The strsplit function appears to be delete the field used to split the string. Is there any way I can preserve it?
Thanks
Upvotes: 0
Views: 50
Reputation: 626870
You are almost there, just append \\K\\s*
to your regex and prepend with the ^
, start of string anchor:
df<- c("955 - 959 Fake Street","95-99 Fake Street","4-9 M4 Ln","95 - 99 Fake Street","99 Fake Street")
strsplit(df, "^\\d+(\\s*-\\s*\\d+)?\\K\\s*", perl=T)
The \K
is a match reset operator that discards the text msatched so far, so after matching 1+ digits, optionally followed with -
enclosed with 0+ whitespaces and 1+ digits at the start of the string, this whole text is dropped. Ony 0+ whitespaces get it into the match value, and they will be split on.

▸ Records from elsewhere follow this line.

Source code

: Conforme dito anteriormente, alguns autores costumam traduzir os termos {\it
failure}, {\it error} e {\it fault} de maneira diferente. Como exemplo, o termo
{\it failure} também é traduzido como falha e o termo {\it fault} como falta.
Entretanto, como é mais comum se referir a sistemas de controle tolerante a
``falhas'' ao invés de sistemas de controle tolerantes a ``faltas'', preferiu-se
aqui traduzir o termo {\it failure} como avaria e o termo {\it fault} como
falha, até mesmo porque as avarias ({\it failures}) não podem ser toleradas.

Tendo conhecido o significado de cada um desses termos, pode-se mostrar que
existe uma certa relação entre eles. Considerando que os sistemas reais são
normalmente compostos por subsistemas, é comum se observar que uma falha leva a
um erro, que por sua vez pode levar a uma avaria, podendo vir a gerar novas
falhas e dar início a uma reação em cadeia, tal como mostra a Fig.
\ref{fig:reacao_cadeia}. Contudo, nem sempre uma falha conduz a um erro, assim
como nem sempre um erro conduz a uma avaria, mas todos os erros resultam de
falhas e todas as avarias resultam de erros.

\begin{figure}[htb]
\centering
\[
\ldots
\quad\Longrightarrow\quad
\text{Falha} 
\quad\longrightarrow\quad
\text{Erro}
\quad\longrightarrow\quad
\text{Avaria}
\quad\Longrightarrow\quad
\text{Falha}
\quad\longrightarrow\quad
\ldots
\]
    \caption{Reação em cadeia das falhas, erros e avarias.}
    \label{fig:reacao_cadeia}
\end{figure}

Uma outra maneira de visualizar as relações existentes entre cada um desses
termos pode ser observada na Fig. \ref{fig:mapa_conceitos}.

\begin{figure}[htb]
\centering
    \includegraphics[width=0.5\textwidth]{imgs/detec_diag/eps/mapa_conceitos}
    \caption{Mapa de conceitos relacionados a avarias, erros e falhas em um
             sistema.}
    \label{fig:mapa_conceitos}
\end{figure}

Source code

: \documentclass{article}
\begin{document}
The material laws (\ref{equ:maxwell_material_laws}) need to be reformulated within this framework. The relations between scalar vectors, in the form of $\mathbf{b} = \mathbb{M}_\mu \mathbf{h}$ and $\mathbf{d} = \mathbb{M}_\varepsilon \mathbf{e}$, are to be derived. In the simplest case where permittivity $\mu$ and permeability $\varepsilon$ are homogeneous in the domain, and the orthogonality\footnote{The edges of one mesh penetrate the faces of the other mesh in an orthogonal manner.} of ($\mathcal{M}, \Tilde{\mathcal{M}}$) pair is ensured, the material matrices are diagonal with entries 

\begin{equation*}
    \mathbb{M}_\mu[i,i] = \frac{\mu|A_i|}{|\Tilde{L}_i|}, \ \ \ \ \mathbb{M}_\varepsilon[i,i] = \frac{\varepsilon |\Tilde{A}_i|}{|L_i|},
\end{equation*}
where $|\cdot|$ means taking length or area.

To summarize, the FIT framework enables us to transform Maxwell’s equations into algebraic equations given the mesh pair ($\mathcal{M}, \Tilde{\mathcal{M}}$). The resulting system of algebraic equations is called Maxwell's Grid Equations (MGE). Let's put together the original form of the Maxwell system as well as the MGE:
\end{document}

See the R demo outputting:
[[1]]
[1] "955 - 959" "Fake Street"
[[2]]
[1] "95-99" "Fake Street"
[[3]]
[1] "4-9" "M4 Ln"
[[4]]
[1] "95 - 99" "Fake Street"
[[5]]
[1] "99" "Fake Street"
Upvotes: 2
Reputation: 1790
You could use lookbehinds and lookaheads to split at the space between a number and the character:
strsplit(df, "(?<=\\d)\\s(?=[[:alpha:]])", perl = TRUE)
# [[1]]
# [1] "955 - 959" "Fake Street"
#
# [[2]]
# [1] "95-99" "Fake Street"
#
# [[3]]
# [1] "4-9" "M4" "Ln"
#
# [[4]]
# [1] "95 - 99" "Fake Street"
#
# [[5]]
# [1] "99" "Fake Street"
This, however also splits at the space between "M4"
and "Ln"
. If your addresses are always of the format "number (possible range) followed by rest of the address" you could extract the two parts separately (as @d.b suggested):
splitDf <- data.frame(
numberPart = sub("(\\d+(\\s*-\\s*\\d+)?)(.*)", "\\1", df),
rest = trimws(sub("(\\d+(\\s*-\\s*\\d+)?)(.*)", "\\3", df)))
splitDf
# numberPart rest
# 1 955 - 959 Fake Street
# 2 95-99 Fake Street
# 3 4-9 M4 Ln
# 4 95 - 99 Fake Street
# 5 99 Fake Street
Upvotes: 1